**Exercise description**
Make a verbatim transcription of the records, without the pictures.

------------

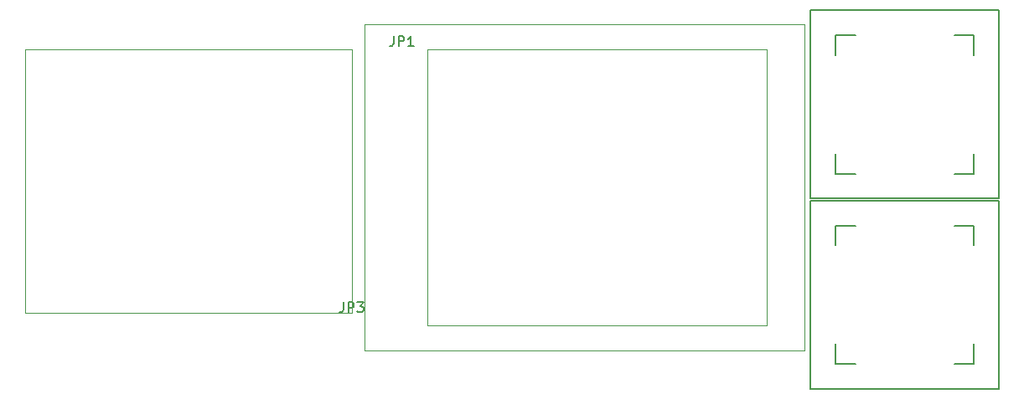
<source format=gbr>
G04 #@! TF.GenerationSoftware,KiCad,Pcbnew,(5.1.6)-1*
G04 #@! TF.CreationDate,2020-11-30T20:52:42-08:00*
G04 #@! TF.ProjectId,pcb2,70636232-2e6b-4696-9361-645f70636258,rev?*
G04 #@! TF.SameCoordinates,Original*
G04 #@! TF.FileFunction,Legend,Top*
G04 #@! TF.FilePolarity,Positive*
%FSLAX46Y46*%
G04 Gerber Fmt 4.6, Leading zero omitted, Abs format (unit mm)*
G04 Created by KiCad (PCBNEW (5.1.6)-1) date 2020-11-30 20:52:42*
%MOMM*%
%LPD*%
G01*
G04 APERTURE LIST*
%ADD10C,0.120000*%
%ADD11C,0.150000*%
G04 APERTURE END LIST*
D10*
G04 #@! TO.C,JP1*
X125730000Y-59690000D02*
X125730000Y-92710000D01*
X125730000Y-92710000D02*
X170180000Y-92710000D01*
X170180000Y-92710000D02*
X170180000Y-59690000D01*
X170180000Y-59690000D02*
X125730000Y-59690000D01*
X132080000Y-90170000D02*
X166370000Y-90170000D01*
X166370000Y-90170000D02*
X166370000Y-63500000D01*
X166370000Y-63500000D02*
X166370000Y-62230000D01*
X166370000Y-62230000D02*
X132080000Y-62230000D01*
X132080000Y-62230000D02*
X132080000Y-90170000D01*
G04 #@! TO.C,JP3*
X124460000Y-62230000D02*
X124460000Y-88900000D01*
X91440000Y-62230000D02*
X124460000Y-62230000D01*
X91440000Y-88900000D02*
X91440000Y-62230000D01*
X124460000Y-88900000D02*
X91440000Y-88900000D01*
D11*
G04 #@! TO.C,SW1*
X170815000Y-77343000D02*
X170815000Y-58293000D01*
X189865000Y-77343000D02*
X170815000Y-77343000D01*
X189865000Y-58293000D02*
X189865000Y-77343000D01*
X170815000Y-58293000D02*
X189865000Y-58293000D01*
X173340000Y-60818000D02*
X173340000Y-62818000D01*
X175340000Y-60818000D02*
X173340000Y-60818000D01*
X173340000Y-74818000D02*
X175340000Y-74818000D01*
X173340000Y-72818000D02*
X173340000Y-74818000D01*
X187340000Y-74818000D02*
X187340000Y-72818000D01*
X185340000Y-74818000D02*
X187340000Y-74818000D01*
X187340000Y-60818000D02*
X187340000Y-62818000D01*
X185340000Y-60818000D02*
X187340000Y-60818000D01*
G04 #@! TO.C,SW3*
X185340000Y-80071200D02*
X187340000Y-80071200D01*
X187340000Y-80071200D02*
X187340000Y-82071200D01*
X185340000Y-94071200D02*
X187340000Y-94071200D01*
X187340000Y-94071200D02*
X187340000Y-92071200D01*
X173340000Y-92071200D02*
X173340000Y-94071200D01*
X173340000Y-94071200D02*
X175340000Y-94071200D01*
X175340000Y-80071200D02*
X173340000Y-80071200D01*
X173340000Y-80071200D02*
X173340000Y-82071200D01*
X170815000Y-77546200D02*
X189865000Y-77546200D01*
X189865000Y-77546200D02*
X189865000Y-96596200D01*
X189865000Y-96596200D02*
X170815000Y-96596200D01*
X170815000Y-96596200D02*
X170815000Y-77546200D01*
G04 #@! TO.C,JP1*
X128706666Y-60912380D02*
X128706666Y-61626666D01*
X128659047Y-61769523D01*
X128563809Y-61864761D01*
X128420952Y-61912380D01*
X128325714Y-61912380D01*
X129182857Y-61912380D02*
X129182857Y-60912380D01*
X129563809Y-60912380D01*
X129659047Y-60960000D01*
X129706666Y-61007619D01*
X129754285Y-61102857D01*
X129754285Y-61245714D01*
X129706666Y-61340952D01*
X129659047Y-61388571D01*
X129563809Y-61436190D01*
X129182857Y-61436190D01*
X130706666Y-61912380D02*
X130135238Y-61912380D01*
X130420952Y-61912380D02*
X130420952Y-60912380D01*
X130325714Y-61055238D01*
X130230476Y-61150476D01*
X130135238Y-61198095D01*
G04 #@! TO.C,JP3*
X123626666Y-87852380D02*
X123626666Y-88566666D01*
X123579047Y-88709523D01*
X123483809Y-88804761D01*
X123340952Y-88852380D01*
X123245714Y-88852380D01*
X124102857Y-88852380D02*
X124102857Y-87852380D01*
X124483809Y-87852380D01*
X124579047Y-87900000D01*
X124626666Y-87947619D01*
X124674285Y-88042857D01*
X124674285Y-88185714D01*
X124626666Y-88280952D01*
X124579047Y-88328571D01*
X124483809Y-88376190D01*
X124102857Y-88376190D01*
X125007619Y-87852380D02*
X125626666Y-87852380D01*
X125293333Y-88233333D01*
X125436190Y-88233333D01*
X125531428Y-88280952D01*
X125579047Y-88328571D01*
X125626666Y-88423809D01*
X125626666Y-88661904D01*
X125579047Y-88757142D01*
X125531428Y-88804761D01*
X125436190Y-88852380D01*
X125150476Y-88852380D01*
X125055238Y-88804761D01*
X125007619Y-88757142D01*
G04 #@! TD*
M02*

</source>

------------

**Response to this task**
<source format=gbr>
G04 #@! TF.GenerationSoftware,KiCad,Pcbnew,(5.1.6)-1*
G04 #@! TF.CreationDate,2020-11-30T20:52:42-08:00*
G04 #@! TF.ProjectId,pcb2,70636232-2e6b-4696-9361-645f70636258,rev?*
G04 #@! TF.SameCoordinates,Original*
G04 #@! TF.FileFunction,Legend,Top*
G04 #@! TF.FilePolarity,Positive*
%FSLAX46Y46*%
G04 Gerber Fmt 4.6, Leading zero omitted, Abs format (unit mm)*
G04 Created by KiCad (PCBNEW (5.1.6)-1) date 2020-11-30 20:52:42*
%MOMM*%
%LPD*%
G01*
G04 APERTURE LIST*
%ADD10C,0.120000*%
%ADD11C,0.150000*%
G04 APERTURE END LIST*
D10*
G04 #@! TO.C,JP1*
X125730000Y-59690000D02*
X125730000Y-92710000D01*
X125730000Y-92710000D02*
X170180000Y-92710000D01*
X170180000Y-92710000D02*
X170180000Y-59690000D01*
X170180000Y-59690000D02*
X125730000Y-59690000D01*
X132080000Y-90170000D02*
X166370000Y-90170000D01*
X166370000Y-90170000D02*
X166370000Y-63500000D01*
X166370000Y-63500000D02*
X166370000Y-62230000D01*
X166370000Y-62230000D02*
X132080000Y-62230000D01*
X132080000Y-62230000D02*
X132080000Y-90170000D01*
G04 #@! TO.C,JP3*
X124460000Y-62230000D02*
X124460000Y-88900000D01*
X91440000Y-62230000D02*
X124460000Y-62230000D01*
X91440000Y-88900000D02*
X91440000Y-62230000D01*
X124460000Y-88900000D02*
X91440000Y-88900000D01*
D11*
G04 #@! TO.C,SW1*
X170815000Y-77343000D02*
X170815000Y-58293000D01*
X189865000Y-77343000D02*
X170815000Y-77343000D01*
X189865000Y-58293000D02*
X189865000Y-77343000D01*
X170815000Y-58293000D02*
X189865000Y-58293000D01*
X173340000Y-60818000D02*
X173340000Y-62818000D01*
X175340000Y-60818000D02*
X173340000Y-60818000D01*
X173340000Y-74818000D02*
X175340000Y-74818000D01*
X173340000Y-72818000D02*
X173340000Y-74818000D01*
X187340000Y-74818000D02*
X187340000Y-72818000D01*
X185340000Y-74818000D02*
X187340000Y-74818000D01*
X187340000Y-60818000D02*
X187340000Y-62818000D01*
X185340000Y-60818000D02*
X187340000Y-60818000D01*
G04 #@! TO.C,SW3*
X185340000Y-80071200D02*
X187340000Y-80071200D01*
X187340000Y-80071200D02*
X187340000Y-82071200D01*
X185340000Y-94071200D02*
X187340000Y-94071200D01*
X187340000Y-94071200D02*
X187340000Y-92071200D01*
X173340000Y-92071200D02*
X173340000Y-94071200D01*
X173340000Y-94071200D02*
X175340000Y-94071200D01*
X175340000Y-80071200D02*
X173340000Y-80071200D01*
X173340000Y-80071200D02*
X173340000Y-82071200D01*
X170815000Y-77546200D02*
X189865000Y-77546200D01*
X189865000Y-77546200D02*
X189865000Y-96596200D01*
X189865000Y-96596200D02*
X170815000Y-96596200D01*
X170815000Y-96596200D02*
X170815000Y-77546200D01*
G04 #@! TO.C,JP1*
X128706666Y-60912380D02*
X128706666Y-61626666D01*
X128659047Y-61769523D01*
X128563809Y-61864761D01*
X128420952Y-61912380D01*
X128325714Y-61912380D01*
X129182857Y-61912380D02*
X129182857Y-60912380D01*
X129563809Y-60912380D01*
X129659047Y-60960000D01*
X129706666Y-61007619D01*
X129754285Y-61102857D01*
X129754285Y-61245714D01*
X129706666Y-61340952D01*
X129659047Y-61388571D01*
X129563809Y-61436190D01*
X129182857Y-61436190D01*
X130706666Y-61912380D02*
X130135238Y-61912380D01*
X130420952Y-61912380D02*
X130420952Y-60912380D01*
X130325714Y-61055238D01*
X130230476Y-61150476D01*
X130135238Y-61198095D01*
G04 #@! TO.C,JP3*
X123626666Y-87852380D02*
X123626666Y-88566666D01*
X123579047Y-88709523D01*
X123483809Y-88804761D01*
X123340952Y-88852380D01*
X123245714Y-88852380D01*
X124102857Y-88852380D02*
X124102857Y-87852380D01*
X124483809Y-87852380D01*
X124579047Y-87900000D01*
X124626666Y-87947619D01*
X124674285Y-88042857D01*
X124674285Y-88185714D01*
X124626666Y-88280952D01*
X124579047Y-88328571D01*
X124483809Y-88376190D01*
X124102857Y-88376190D01*
X125007619Y-87852380D02*
X125626666Y-87852380D01*
X125293333Y-88233333D01*
X125436190Y-88233333D01*
X125531428Y-88280952D01*
X125579047Y-88328571D01*
X125626666Y-88423809D01*
X125626666Y-88661904D01*
X125579047Y-88757142D01*
X125531428Y-88804761D01*
X125436190Y-88852380D01*
X125150476Y-88852380D01*
X125055238Y-88804761D01*
X125007619Y-88757142D01*
G04 #@! TD*
M02*

</source>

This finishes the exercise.